- [EXERCISE INSTRUCTIONS]:
1 – Can you repeat the passage on peptidase overexpression word for word, from "There are less" up to and including "pGK12 pepC construct."?
2 – Answer these questions from the passage on peptidase overexpression:
(a) What change in PepC activity did Luoma et al. (2001) report when pepC was cloned on the low-copy vector pGK12?
(b) Which strong promoter was cloned in front of pepO?
(c) At what pH and temperature, and for how long, was the 100-fold cell extract concentration incubated to obtain measurable PepA activity?

- [EXERCISE PASSAGE]:
------
There are less data available on the overexpression of the other three peptidases investigated in this study. Only recently has data been published on the cloning and expression of a L. helveticus pepC in L. lactis MG1363. Luoma et al. (2001) reported a doubling of PepC activity when cloned on the low-copy vector pGK12. In this study, the L. lactis pepC gene was cloned into the high-copy vector pTRKH2 along with Tac31A in an attempt to determine whether PepC was externalized by the Tac31A-induced leaky state. Unexpectedly, the L. lactis pepC expressed on a high-copy vector produced approximately the same increase in activity as the low-copy pGK12 pepC construct.
To our knowledge, this study describes the first report of the overexpression of the Lactococcus PepO and PepA in L. lactis. All previous studies have utilized concentration and purification methods to detect activity. Cloning of these two enzymes required additional expression signals and tailored assay conditions in order to detect activity. In addition to cloning a strong promoter (P144) in front of pepO, the two-component assay procedure described by Lian et al. (1996) was successfully adopted for measuring PepO activity in cell free extracts. Overexpression in pTRK528:P15A10:pepO produced twice as much PepO activity as the wild type strain. However, it should be noted that after 15 min, a plateau effect occurred even when the PepO assays were performed with excess substrate (data not shown). This effect may be linked to the fact that hydrolysis of the MCA substrate by PepO produces two small non-fluorescent oligopeptides (6 and 4 molecules in length). It has been shown that lactococcal endopeptidases have the ability to hydrolyze a variety of different peptide bonds within a variety of different-sized oligopeptides (Baankreis et al., 1995; Lian et al., 1996; Tan et al., 1991). Because it lacks active site specificity, PepO has the ability to hydrolyze the newly released N-terminal peptide instead of the original, intact MCA peptide substrate. If the peptidase cleaves these smaller N-terminal peptides, which do not have a fluorescent MCA molecule attached to them, the accurate measurement of hydrolysis becomes compromised. Therefore, even though the results displayed a plateauing of activity, suggesting substrate exhaustion, it is possible that PepO was interacting and cleaving peptides that do not possess detectable fluorescent markers.
Of the peptidases investigated, PepA activity proved the most difficult to detect. A study by Exterkate and de Veer (1987) tested over 30 different substrates with a lactococcal PepA to determine its hydrolytic activity towards various peptides and synthetic substrates. Specificity was found towards peptides possessing N-terminal L-
-glutamyl or L--aspartyl groups with free -carboxyl groups. It was believed that the structure of these alpha amino groups reduced steric hindrance and allowed for proper alignment of the substrate in the active site. In the study by Exterkate and de Veer (1987), only nine out of the 30 substrates tested fit these requirements, and only one was still commercially available as a MCA derivative, N-glutaryl-L-phe-MCA. After several rounds of assay optimization, a measurable amount of activity was attained when a 100-fold cell extract concentration was incubated at pH 7.0 and 55°C for 1 h. However, even with the assay modifications and determination of optional pH conditions for PepA, the level of PepA activity detected was significantly lower than that of the other peptidases.
------
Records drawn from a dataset

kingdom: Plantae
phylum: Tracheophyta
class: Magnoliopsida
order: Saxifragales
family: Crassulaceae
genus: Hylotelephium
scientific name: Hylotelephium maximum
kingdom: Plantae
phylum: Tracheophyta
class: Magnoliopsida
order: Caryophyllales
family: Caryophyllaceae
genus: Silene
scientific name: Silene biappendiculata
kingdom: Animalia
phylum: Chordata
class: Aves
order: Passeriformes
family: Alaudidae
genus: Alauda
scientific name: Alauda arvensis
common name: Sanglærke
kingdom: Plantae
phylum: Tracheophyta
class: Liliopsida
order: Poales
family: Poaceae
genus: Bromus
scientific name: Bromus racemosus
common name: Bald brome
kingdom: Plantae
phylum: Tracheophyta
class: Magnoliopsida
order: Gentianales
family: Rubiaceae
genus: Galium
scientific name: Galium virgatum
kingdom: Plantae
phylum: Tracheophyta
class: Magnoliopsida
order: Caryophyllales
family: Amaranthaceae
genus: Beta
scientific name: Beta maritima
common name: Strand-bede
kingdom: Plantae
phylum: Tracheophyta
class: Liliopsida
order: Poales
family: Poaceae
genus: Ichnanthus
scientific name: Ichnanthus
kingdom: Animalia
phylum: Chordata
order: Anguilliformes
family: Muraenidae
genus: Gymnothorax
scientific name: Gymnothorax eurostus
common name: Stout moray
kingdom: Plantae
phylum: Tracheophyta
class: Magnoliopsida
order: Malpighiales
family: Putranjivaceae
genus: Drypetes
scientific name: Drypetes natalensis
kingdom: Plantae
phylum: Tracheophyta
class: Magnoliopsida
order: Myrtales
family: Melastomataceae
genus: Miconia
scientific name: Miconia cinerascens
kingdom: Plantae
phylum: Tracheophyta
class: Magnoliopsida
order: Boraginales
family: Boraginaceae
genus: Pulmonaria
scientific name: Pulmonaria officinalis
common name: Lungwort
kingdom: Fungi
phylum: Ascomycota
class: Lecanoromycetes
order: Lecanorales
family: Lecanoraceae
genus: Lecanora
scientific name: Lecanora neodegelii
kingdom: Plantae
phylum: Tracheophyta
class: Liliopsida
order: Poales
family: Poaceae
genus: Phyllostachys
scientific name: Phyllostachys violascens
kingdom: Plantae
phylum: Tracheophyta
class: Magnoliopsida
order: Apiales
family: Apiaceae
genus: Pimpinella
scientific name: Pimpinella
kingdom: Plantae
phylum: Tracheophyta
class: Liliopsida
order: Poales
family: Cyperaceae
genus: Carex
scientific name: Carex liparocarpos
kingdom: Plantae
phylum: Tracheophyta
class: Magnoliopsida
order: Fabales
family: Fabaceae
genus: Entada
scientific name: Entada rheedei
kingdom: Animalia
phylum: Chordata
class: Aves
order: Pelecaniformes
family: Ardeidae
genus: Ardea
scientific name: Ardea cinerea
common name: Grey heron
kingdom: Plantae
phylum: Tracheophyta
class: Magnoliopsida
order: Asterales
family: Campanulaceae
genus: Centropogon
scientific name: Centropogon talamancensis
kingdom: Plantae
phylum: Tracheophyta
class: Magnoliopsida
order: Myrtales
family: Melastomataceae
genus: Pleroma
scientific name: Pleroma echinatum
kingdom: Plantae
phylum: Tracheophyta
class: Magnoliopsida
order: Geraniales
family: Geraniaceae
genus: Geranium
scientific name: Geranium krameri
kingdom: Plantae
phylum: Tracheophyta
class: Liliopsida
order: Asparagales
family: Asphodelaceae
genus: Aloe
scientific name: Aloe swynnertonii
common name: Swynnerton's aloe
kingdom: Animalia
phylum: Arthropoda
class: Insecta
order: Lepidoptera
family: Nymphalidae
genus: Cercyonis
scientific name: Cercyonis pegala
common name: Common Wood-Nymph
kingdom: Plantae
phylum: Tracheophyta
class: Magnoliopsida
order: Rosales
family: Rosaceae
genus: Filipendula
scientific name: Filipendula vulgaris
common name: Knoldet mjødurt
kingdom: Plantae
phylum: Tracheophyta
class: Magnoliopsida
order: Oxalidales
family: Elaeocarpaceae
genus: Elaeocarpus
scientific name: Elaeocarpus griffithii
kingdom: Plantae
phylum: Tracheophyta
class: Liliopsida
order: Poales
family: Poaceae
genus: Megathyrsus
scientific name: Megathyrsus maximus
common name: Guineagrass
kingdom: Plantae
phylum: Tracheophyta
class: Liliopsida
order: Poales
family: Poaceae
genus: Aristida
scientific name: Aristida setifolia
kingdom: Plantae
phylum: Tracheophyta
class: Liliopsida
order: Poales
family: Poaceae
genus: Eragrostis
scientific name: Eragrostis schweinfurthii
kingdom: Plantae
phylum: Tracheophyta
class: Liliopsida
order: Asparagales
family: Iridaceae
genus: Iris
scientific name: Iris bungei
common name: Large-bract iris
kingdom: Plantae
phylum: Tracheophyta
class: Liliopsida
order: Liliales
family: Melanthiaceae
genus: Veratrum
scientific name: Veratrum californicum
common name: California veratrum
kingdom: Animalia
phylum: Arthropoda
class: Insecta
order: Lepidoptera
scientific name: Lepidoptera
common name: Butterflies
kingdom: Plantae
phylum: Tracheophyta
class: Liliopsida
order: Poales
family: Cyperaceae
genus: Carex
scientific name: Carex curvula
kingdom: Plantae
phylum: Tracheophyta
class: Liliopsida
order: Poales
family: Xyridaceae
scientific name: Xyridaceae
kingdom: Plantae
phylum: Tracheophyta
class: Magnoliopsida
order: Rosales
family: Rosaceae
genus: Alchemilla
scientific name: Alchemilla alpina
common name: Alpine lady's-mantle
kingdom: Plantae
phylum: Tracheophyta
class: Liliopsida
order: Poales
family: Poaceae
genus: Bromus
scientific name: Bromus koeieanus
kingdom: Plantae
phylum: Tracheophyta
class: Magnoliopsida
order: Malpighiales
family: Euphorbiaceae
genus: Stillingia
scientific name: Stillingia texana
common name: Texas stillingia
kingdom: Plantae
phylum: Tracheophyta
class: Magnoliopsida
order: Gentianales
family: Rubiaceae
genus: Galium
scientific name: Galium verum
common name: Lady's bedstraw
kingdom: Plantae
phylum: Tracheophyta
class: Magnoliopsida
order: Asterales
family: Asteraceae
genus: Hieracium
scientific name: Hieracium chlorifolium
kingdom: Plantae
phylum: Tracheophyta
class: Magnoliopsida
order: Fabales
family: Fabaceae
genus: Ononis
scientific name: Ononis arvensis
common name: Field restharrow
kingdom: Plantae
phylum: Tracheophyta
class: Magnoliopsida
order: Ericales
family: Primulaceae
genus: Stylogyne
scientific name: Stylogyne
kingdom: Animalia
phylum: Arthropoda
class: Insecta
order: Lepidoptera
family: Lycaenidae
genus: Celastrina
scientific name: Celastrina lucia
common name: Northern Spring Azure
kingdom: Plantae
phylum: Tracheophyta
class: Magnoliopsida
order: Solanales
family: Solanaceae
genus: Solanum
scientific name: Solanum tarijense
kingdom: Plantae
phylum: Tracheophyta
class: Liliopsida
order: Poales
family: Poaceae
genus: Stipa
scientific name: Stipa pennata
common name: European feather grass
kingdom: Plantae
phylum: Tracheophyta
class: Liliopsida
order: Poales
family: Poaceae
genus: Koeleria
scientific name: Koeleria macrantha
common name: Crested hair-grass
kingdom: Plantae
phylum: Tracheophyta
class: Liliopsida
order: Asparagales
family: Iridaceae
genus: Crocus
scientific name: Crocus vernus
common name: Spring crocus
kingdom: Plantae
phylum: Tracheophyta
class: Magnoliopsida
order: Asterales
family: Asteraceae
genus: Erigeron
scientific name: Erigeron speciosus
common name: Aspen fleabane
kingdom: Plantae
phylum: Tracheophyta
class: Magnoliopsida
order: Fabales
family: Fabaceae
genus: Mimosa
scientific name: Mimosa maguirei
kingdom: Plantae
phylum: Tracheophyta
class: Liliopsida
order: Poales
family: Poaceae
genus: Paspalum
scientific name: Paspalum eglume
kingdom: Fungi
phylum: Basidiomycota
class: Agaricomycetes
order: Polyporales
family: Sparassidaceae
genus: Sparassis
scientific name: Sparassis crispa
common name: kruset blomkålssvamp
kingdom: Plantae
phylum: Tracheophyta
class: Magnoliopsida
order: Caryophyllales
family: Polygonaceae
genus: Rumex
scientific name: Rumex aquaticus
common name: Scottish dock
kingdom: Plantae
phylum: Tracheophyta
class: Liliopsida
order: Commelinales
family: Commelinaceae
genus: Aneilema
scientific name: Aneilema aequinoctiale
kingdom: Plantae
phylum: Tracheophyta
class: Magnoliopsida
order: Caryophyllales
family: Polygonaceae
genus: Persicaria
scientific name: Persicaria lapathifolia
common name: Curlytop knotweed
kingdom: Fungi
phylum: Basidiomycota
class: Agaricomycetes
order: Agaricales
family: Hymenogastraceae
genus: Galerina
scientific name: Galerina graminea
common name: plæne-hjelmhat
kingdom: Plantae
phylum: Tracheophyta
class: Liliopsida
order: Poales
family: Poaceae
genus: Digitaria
------
- [ANSWERS PER TASK]:
1 –
There are less data available on the overexpression of the other three peptidases investigated in this study. Only recently has data been published on the cloning and expression of a L. helveticus pepC in L. lactis MG1363. Luoma et al. (2001) reported a doubling of PepC activity when cloned on the low-copy vector pGK12. In this study, the L. lactis pepC gene was cloned into the high-copy vector pTRKH2 along with Tac31A in an attempt to determine whether PepC was externalized by the Tac31A-induced leaky state. Unexpectedly, the L. lactis pepC expressed on a high-copy vector produced approximately the same increase in activity as the low-copy pGK12 pepC construct.

2 –
(a) A doubling of PepC activity.
(b) P144.
(c) pH 7.0 and 55°C for 1 h.